WORK REQUEST.
If a line in the data below contains "سهرة", copy it.

SUPPLIED DATA.
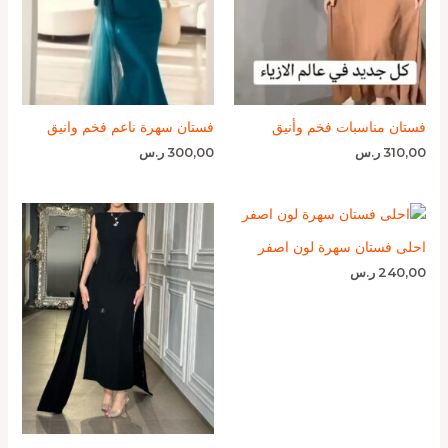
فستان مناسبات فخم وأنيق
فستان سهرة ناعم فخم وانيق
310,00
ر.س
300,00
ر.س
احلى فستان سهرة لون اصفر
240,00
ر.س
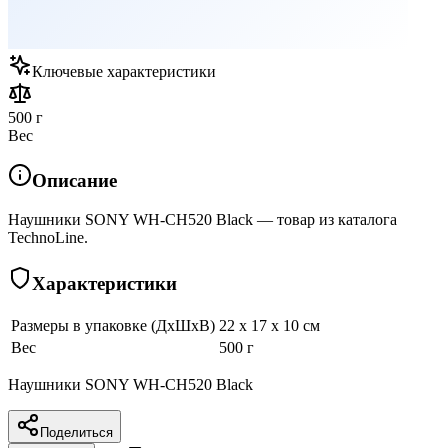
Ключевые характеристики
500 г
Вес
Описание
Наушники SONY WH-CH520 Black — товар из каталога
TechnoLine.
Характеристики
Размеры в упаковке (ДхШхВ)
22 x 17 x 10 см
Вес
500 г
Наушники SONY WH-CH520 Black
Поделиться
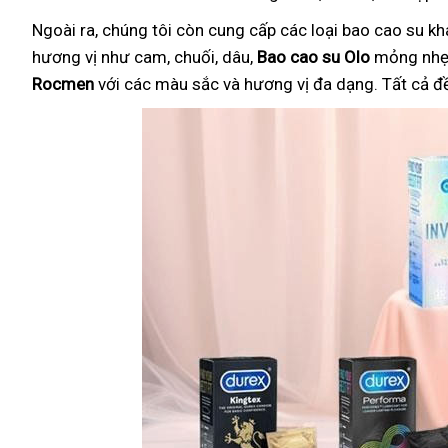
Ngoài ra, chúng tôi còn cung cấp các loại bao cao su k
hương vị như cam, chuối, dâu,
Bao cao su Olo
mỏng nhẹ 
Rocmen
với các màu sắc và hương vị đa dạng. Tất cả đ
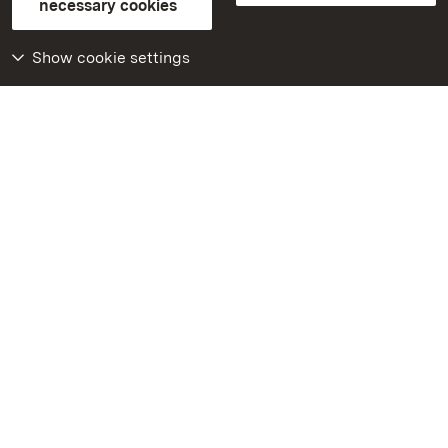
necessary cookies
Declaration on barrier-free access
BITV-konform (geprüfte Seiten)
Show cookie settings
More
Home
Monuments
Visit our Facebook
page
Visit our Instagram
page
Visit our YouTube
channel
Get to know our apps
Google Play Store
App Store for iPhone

--

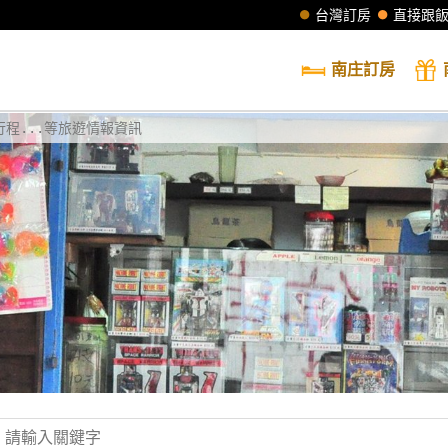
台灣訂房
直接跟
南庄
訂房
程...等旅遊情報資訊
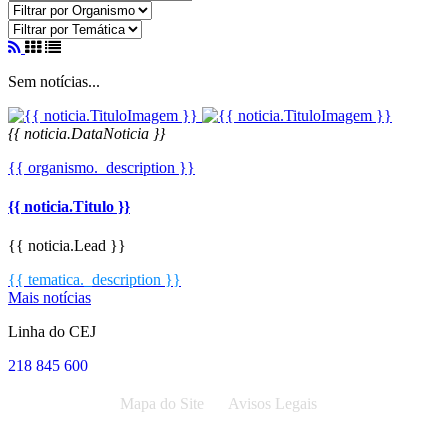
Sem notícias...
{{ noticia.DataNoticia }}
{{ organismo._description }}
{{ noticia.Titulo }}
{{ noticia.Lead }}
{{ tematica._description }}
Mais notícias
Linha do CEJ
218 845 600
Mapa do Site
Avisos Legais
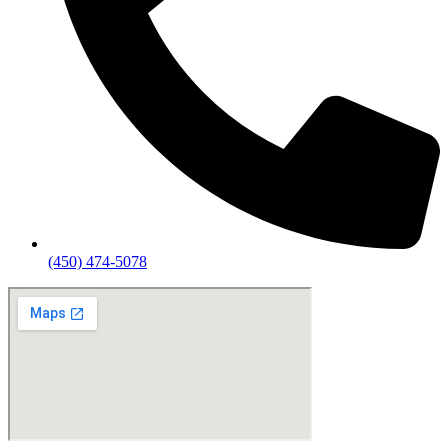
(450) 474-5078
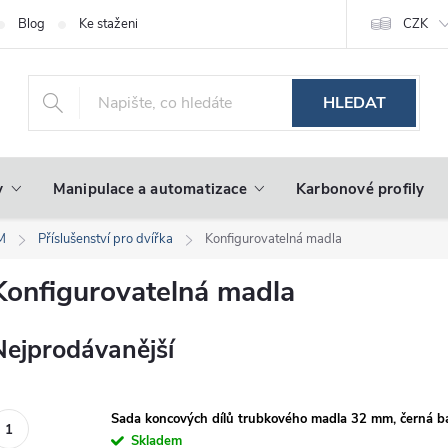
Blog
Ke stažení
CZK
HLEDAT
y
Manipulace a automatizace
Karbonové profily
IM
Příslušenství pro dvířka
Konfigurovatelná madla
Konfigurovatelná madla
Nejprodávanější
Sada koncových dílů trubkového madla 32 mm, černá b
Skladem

RESPONSE FOR THIS EXERCISE.
فستان سهرة ناعم فخم وانيق
احلى فستان سهرة لون اصفر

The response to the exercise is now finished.